In an email on Thursday to Tesla executives titled “pause all hiring worldwide," Musk wrote that he had a “super bad feeling” about the economy and that the company needed to cut staff, Reuters news agency reported.
Tesla had around 100,000 employees worldwide according to recent regulatory filings, including its subsidiaries.
Tesla shares have lost nearly one-third of their value since early April, shortly after Musk first publicly floated the idea of buying Twitter.
Tesla shares fell $66 to $709 Friday. Shares were trading around $1,150 just two months ago.

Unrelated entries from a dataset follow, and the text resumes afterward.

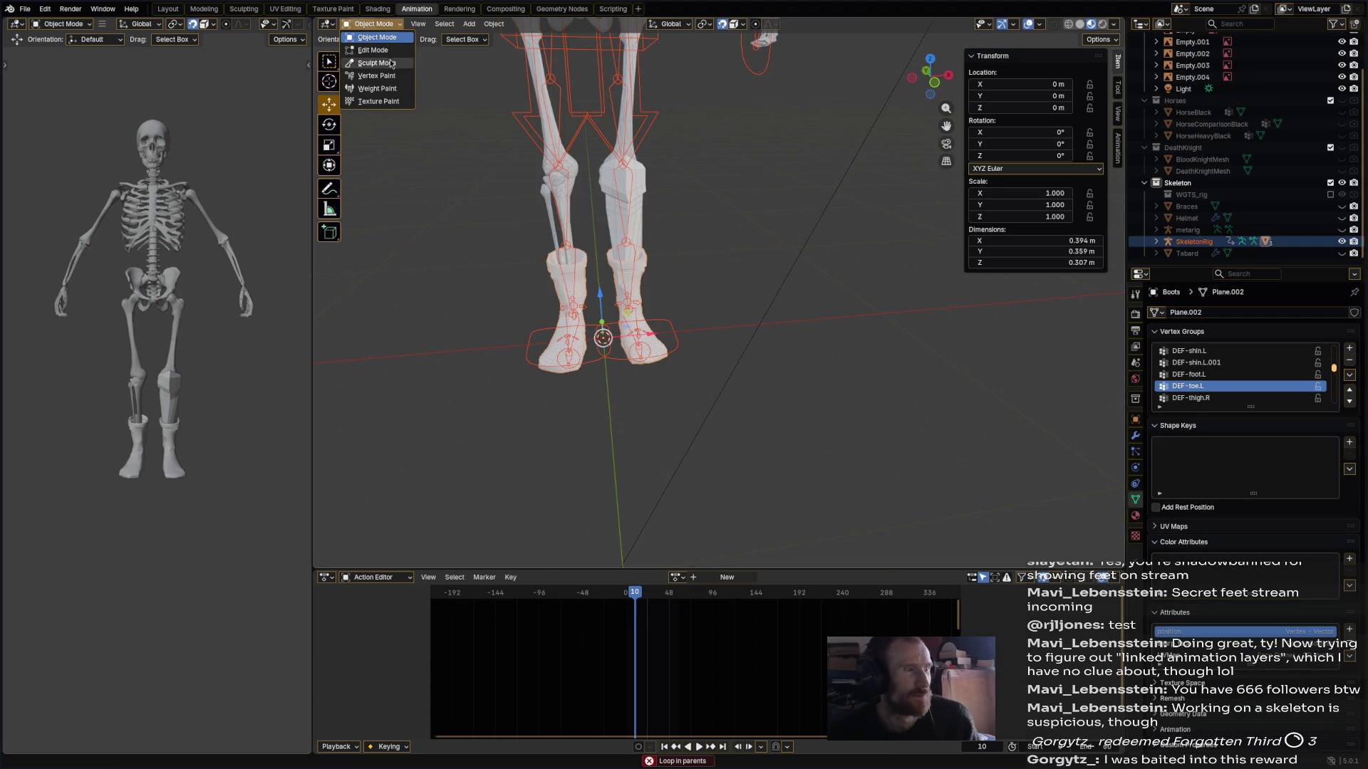
pyautogui.click(391, 89)
pyautogui.scroll(5, 687, 427)
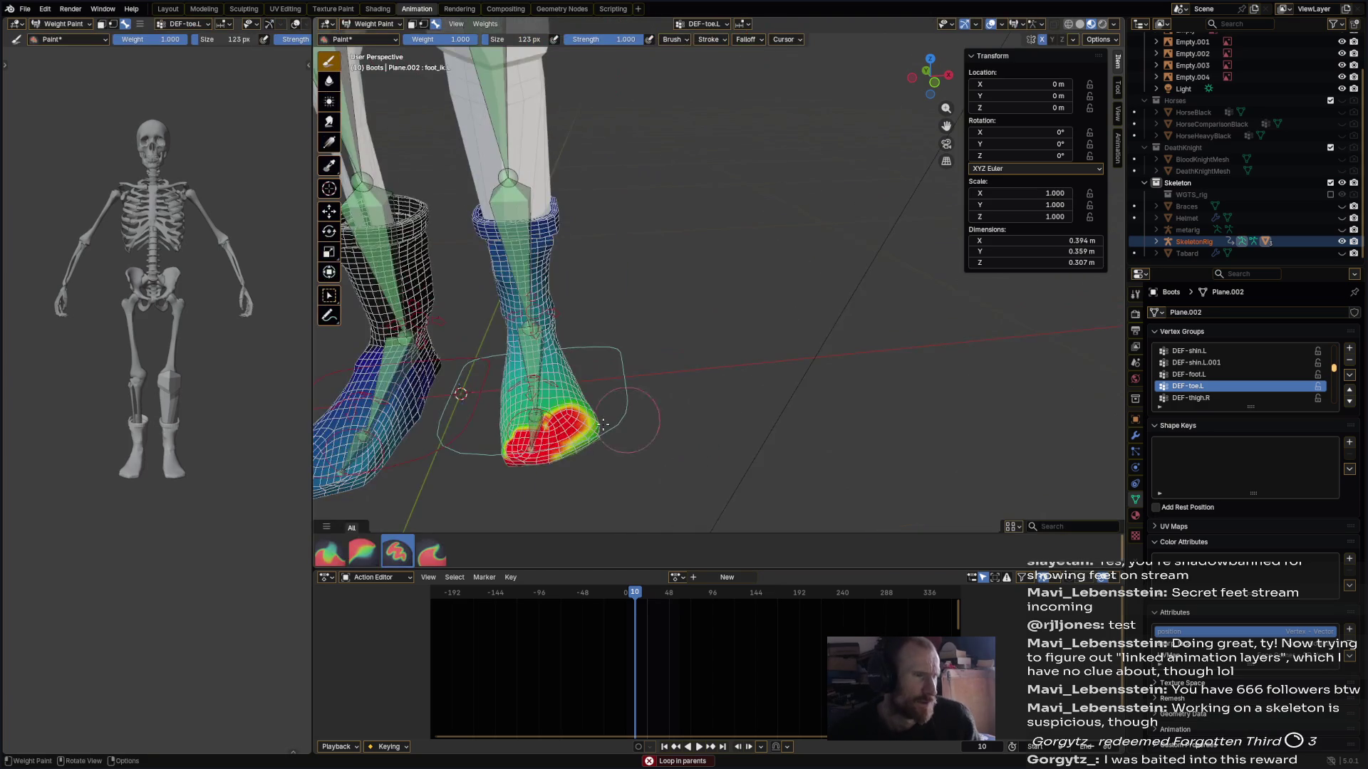
# - Paint full DEF-toe.L weight over the left boot's toe and upper foot
pyautogui.scroll(5, 700, 326)
pyautogui.moveTo(639, 306); pyautogui.dragTo(606, 427, button='middle')
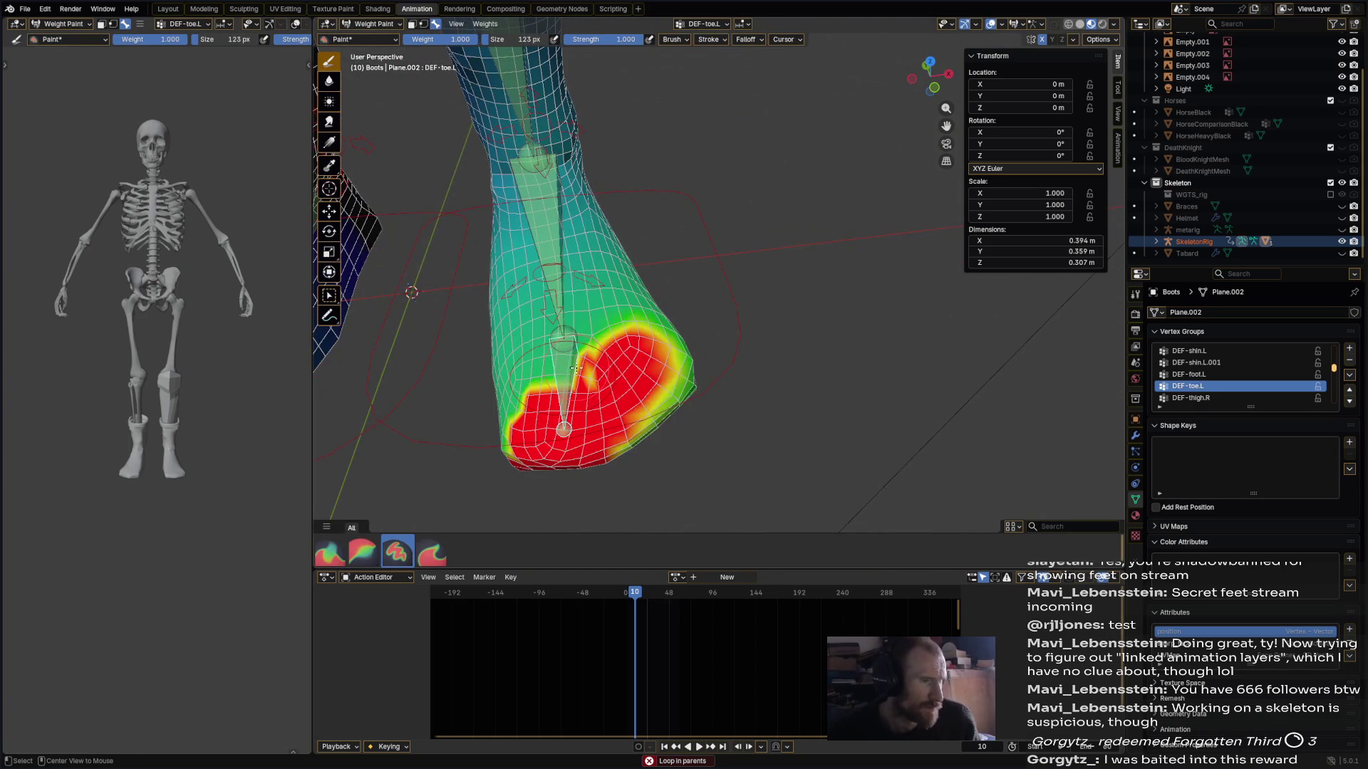
pyautogui.moveTo(607, 455); pyautogui.dragTo(652, 420)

President Joe Biden, while giving a speech on Friday’s jobs report in Rehoboth Beach, Delaware, was asked about Elon Musk saying he’s pessimistic about the US economy.
“While Elon Musk is talking about that, Ford is increasing their investment overwhelmingly and I think Ford is increasing the investment in building new electric vehicles,” Biden responded.

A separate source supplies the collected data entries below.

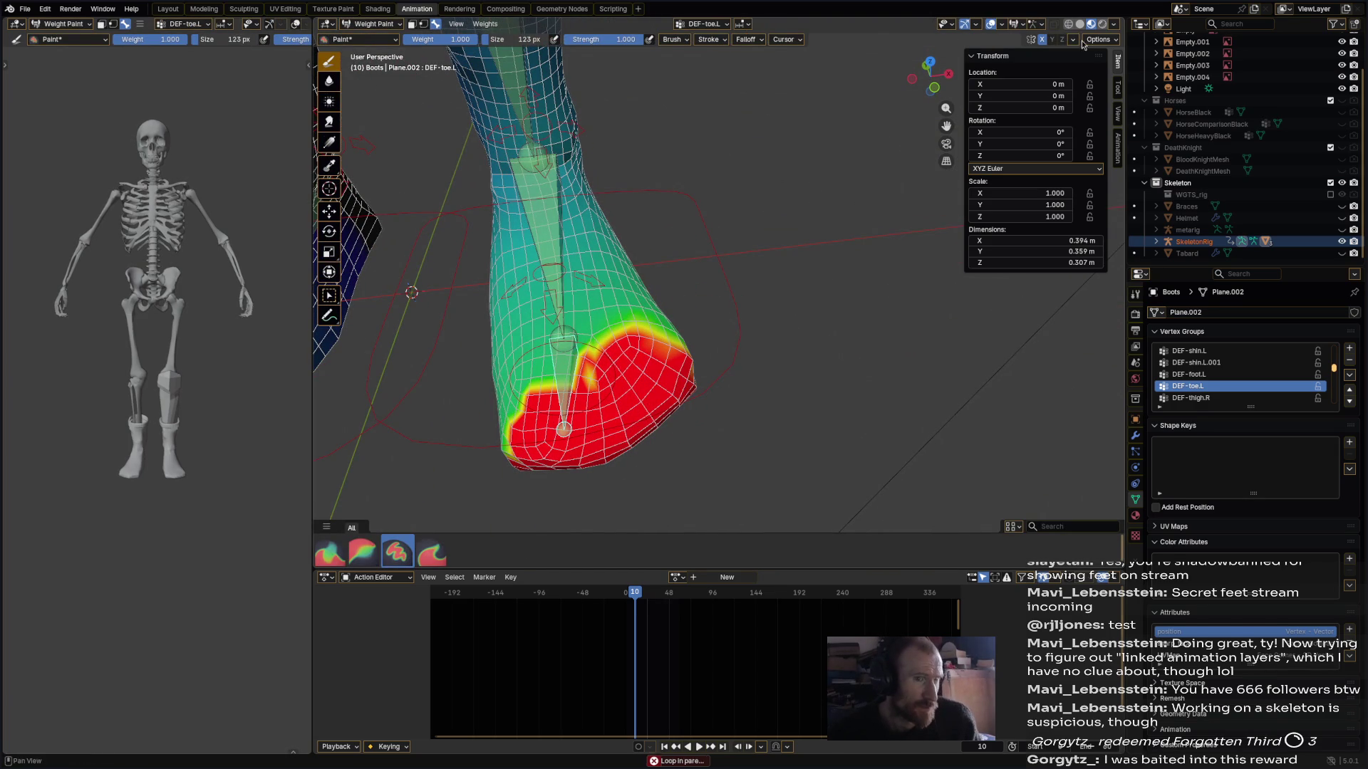
pyautogui.moveTo(708, 370); pyautogui.dragTo(859, 347, button='middle')
pyautogui.moveTo(859, 348)
pyautogui.mouseDown()
pyautogui.moveTo(777, 327)
pyautogui.moveTo(797, 278)
pyautogui.moveTo(794, 367)
pyautogui.mouseUp()
pyautogui.moveTo(832, 354)
pyautogui.mouseDown(button='middle')
pyautogui.moveTo(818, 305)
pyautogui.moveTo(702, 178)
pyautogui.moveTo(616, 151)
pyautogui.mouseUp(button='middle')
pyautogui.moveTo(616, 151)
pyautogui.mouseDown()
pyautogui.moveTo(669, 135)
pyautogui.moveTo(720, 157)
pyautogui.moveTo(684, 207)
pyautogui.moveTo(748, 211)
pyautogui.mouseUp()
pyautogui.moveTo(677, 99); pyautogui.dragTo(684, 217)
# - Paint full DEF-foot.L weight across the left foot
pyautogui.keyDown('ctrl'); pyautogui.click(626, 267); pyautogui.keyUp('ctrl')
pyautogui.moveTo(627, 267); pyautogui.dragTo(684, 185, button='middle')
pyautogui.moveTo(705, 256)
pyautogui.mouseDown()
pyautogui.moveTo(642, 285)
pyautogui.moveTo(613, 335)
pyautogui.moveTo(662, 356)
pyautogui.moveTo(677, 398)
pyautogui.moveTo(680, 378)
pyautogui.mouseUp()
pyautogui.moveTo(680, 378)
pyautogui.mouseDown(button='middle')
pyautogui.moveTo(616, 369)
pyautogui.moveTo(669, 242)
pyautogui.mouseUp(button='middle')
pyautogui.moveTo(706, 200)
pyautogui.mouseDown()
pyautogui.moveTo(662, 284)
pyautogui.moveTo(734, 221)
pyautogui.moveTo(791, 278)
pyautogui.moveTo(819, 199)
pyautogui.moveTo(830, 230)
pyautogui.mouseUp()
pyautogui.moveTo(830, 230)
pyautogui.mouseDown(button='middle')
pyautogui.moveTo(634, 257)
pyautogui.moveTo(585, 285)
pyautogui.mouseUp(button='middle')
# - Paint the heel and remaining blue foot patches to full DEF-foot.L weight
pyautogui.moveTo(570, 271)
pyautogui.mouseDown()
pyautogui.moveTo(591, 235)
pyautogui.moveTo(590, 317)
pyautogui.mouseUp()
pyautogui.moveTo(589, 317); pyautogui.dragTo(684, 296, button='middle')
pyautogui.moveTo(641, 300)
pyautogui.mouseDown()
pyautogui.moveTo(707, 291)
pyautogui.moveTo(719, 342)
pyautogui.moveTo(676, 360)
pyautogui.moveTo(733, 324)
pyautogui.moveTo(675, 325)
pyautogui.moveTo(688, 359)
pyautogui.mouseUp()
pyautogui.moveTo(688, 359); pyautogui.dragTo(858, 227, button='middle')
pyautogui.moveTo(869, 217); pyautogui.dragTo(919, 254)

“Six thousand new employees – union employees I might add – in the Midwest. The former Chrysler Corporation, Stellantis, they’re also making similar investments in electric vehicles. Intel’s adding 20,000 new jobs making computer chips. So, you know, lots of luck on his trip to the moon, I mean, I don’t know.”
Musk thanked Biden minutes later in a tweet.
Intel is building a $20 billion chip plant in Ohio which will employ about 3,000 people. Intel has said there will be about 7,000 construction jobs as well and thousands of additional technical jobs, plus indirect jobs in restaurants, health care, housing and entertainment.
There were other issues that may have been weighing on Tesla's stock.
Government regulators reported that more than 750 Tesla owners have complained that cars operating on the automaker’s partially automated driving systems have suddenly stopped on roadways for no apparent reason.
The National Highway Traffic Safety Administration revealed the number in a detailed information request letter to Tesla that was posted on the agency’s website.
It’s the fourth formal investigation of the Texas automaker in the past three years, and NHTSA is supervising 23 Tesla recalls since January of 2021.